┌──
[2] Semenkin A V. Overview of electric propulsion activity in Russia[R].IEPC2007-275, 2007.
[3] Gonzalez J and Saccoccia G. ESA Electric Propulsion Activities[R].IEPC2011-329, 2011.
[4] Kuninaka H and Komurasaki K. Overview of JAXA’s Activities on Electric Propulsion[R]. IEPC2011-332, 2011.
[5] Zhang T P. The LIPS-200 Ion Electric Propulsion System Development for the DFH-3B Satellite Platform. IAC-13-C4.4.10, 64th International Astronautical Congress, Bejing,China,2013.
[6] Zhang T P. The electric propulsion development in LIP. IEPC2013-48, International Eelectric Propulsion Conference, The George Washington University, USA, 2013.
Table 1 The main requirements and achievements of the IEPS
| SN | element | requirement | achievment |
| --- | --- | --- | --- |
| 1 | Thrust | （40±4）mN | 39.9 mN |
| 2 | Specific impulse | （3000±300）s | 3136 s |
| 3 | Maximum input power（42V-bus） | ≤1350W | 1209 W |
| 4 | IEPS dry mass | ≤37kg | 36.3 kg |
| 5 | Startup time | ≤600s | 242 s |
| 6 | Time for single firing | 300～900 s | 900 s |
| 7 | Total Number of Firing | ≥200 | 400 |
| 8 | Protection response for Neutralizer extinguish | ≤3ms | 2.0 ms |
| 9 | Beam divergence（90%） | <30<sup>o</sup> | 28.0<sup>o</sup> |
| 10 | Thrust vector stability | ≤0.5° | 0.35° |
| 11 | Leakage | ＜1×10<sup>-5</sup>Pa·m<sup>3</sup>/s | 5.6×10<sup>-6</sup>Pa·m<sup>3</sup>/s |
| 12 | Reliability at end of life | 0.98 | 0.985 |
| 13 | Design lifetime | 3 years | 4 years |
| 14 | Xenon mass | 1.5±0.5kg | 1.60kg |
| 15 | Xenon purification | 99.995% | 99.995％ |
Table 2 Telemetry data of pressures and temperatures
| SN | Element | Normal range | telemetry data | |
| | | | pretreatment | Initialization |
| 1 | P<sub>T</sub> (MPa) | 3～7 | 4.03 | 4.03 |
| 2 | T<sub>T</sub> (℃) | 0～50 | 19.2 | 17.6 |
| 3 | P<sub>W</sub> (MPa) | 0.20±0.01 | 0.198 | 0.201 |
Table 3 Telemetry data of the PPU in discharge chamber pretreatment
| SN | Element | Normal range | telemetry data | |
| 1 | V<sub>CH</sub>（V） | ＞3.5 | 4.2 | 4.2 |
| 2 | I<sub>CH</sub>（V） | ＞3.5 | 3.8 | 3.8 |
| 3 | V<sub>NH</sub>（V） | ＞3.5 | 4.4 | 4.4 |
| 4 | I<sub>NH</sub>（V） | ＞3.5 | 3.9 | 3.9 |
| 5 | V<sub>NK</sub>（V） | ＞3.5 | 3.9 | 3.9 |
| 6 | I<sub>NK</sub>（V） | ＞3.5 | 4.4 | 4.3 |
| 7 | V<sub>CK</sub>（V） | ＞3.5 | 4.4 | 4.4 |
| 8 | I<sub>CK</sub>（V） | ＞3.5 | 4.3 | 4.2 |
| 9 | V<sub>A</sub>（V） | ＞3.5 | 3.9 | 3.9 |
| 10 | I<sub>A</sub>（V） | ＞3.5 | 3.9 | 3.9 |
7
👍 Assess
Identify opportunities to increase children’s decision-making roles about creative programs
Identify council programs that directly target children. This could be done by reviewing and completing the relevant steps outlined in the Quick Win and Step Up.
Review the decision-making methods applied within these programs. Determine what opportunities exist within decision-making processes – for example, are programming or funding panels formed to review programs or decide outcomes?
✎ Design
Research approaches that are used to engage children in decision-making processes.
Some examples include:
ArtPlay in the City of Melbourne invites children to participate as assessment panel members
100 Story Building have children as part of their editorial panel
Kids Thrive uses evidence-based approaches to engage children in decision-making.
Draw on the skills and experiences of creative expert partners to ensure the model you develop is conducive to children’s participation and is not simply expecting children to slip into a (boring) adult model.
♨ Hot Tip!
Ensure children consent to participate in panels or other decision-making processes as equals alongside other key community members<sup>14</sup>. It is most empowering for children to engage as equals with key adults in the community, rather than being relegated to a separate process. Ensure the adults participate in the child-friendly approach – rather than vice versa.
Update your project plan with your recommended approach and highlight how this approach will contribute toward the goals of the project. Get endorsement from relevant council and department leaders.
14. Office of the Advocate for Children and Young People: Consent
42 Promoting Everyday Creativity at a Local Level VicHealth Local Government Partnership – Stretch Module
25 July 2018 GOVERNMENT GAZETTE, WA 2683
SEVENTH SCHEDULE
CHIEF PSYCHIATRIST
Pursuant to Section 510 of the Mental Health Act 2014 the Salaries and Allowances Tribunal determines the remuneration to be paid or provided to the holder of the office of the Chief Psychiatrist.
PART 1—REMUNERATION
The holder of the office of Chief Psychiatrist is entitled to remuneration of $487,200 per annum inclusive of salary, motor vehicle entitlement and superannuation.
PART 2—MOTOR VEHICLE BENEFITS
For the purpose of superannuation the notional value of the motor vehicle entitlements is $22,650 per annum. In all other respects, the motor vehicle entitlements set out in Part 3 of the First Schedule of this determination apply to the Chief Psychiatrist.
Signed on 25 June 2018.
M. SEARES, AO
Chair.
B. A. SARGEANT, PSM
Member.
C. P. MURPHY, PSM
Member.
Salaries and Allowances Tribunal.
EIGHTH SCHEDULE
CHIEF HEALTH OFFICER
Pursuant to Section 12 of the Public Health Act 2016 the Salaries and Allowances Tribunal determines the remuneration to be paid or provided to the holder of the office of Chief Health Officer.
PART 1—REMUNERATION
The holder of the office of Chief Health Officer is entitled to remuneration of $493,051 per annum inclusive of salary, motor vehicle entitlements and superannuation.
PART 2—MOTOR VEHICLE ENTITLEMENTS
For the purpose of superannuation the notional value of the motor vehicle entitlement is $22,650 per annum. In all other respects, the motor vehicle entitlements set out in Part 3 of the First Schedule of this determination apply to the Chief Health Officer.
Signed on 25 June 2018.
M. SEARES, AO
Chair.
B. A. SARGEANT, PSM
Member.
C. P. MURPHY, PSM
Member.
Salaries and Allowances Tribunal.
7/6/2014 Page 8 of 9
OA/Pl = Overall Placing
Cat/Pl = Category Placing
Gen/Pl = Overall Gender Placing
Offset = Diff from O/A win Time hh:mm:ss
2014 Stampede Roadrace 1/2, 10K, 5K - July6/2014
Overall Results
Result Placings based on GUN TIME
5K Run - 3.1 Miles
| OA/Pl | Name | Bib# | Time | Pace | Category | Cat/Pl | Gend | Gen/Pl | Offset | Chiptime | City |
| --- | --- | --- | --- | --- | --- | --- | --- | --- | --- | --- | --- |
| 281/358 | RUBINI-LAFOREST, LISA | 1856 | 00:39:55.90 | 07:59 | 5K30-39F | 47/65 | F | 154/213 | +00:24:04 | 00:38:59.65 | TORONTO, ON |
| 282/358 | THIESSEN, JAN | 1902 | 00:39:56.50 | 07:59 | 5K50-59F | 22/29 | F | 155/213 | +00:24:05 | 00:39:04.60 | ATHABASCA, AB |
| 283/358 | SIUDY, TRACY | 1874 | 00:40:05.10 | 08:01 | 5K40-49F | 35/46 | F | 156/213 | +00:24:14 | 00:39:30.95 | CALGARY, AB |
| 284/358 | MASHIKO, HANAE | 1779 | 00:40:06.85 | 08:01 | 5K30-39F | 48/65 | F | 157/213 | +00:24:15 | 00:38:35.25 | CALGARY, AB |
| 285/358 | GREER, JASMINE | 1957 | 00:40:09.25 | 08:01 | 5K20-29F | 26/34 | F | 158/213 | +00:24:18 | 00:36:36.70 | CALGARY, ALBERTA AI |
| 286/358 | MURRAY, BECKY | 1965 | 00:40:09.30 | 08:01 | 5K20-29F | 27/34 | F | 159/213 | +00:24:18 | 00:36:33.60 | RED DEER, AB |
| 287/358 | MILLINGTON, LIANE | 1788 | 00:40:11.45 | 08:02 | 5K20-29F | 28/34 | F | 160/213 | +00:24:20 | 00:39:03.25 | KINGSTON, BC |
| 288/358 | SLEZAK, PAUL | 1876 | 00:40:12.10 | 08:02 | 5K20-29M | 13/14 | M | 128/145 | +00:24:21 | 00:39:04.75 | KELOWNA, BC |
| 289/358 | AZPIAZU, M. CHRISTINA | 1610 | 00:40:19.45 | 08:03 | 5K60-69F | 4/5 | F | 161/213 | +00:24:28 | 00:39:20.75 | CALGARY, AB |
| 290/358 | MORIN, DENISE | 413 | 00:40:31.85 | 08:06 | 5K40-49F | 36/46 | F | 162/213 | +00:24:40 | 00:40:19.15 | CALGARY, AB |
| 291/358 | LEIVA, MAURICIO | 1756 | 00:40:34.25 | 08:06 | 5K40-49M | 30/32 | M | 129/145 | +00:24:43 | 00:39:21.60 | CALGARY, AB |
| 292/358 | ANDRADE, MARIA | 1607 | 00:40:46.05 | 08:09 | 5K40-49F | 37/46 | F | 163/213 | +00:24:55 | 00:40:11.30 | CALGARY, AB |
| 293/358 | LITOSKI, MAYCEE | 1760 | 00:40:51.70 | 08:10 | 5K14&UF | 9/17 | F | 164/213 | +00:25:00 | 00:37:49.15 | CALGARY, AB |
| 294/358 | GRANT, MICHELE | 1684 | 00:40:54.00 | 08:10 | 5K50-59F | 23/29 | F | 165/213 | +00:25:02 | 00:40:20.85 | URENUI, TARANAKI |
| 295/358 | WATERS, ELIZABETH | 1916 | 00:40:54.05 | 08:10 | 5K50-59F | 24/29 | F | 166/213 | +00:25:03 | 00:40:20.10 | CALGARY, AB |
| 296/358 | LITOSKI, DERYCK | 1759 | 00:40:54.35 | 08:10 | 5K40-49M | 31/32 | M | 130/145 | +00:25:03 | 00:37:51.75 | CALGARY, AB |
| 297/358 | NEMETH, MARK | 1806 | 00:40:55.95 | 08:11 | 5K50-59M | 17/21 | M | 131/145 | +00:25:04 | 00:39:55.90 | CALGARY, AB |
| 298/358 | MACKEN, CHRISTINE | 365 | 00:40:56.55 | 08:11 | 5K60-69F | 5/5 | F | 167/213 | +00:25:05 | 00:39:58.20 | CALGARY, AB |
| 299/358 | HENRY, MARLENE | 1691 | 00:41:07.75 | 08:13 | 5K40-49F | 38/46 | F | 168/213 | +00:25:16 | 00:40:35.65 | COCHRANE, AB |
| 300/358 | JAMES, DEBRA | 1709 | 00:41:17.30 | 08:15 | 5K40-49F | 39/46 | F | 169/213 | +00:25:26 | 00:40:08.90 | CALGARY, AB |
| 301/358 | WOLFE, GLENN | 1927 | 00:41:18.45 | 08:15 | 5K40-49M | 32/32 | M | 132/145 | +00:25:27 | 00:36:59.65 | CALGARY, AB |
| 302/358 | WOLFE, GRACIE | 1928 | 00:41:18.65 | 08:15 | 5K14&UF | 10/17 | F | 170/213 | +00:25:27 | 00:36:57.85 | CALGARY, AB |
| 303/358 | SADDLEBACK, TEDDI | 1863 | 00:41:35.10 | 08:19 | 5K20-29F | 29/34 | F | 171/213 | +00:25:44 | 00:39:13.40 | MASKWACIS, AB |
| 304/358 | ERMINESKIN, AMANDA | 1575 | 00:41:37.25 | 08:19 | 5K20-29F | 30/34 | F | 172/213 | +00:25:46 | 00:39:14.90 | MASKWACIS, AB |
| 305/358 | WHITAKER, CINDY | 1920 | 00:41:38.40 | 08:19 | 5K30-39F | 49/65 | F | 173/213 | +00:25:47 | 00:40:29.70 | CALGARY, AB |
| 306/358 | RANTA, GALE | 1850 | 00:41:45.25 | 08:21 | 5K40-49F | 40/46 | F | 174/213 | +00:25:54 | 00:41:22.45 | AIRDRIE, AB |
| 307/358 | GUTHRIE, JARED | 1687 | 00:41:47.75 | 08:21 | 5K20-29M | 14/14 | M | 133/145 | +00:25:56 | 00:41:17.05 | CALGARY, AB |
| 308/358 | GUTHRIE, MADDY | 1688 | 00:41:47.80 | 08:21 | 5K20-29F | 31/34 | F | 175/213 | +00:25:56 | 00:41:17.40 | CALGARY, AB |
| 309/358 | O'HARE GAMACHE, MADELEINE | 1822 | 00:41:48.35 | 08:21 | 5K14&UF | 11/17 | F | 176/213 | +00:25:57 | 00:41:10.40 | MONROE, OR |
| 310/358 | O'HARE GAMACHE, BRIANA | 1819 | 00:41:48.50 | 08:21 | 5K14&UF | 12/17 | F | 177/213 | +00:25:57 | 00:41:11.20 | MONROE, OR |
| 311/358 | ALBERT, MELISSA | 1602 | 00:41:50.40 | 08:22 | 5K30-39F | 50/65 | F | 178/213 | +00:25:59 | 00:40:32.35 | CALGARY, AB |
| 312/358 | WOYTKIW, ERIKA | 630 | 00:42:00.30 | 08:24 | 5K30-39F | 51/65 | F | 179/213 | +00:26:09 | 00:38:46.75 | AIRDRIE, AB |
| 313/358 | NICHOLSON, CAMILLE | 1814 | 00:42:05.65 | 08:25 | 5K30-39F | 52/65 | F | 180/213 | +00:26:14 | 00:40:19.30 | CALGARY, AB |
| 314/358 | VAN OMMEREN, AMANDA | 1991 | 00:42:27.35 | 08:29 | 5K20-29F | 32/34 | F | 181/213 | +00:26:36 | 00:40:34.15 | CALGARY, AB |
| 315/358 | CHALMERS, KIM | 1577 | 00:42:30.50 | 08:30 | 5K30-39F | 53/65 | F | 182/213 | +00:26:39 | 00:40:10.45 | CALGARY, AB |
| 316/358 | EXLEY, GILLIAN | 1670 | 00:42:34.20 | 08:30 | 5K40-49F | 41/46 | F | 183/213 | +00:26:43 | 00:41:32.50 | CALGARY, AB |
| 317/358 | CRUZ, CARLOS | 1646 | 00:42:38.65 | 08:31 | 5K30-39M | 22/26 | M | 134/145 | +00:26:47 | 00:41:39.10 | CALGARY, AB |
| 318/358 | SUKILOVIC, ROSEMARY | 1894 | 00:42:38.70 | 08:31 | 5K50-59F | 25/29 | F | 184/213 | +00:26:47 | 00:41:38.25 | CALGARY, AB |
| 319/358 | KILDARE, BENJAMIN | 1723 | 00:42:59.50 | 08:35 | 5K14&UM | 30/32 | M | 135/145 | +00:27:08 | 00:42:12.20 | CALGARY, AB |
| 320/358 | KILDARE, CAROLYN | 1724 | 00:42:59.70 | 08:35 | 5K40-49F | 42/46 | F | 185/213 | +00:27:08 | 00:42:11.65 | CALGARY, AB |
└──
• WHAT YOU NEED TO DO
Can you repeat, word for word, every line above from the one containing "Table 2 Telemetry" down to the one containing "0.198 | 0.201 |", including both?

• REPLY TO THE EXERCISE
Table 2 Telemetry data of pressures and temperatures
| SN | Element | Normal range | telemetry data | |
| | | | pretreatment | Initialization |
| 1 | P<sub>T</sub> (MPa) | 3～7 | 4.03 | 4.03 |
| 2 | T<sub>T</sub> (℃) | 0～50 | 19.2 | 17.6 |
| 3 | P<sub>W</sub> (MPa) | 0.20±0.01 | 0.198 | 0.201 |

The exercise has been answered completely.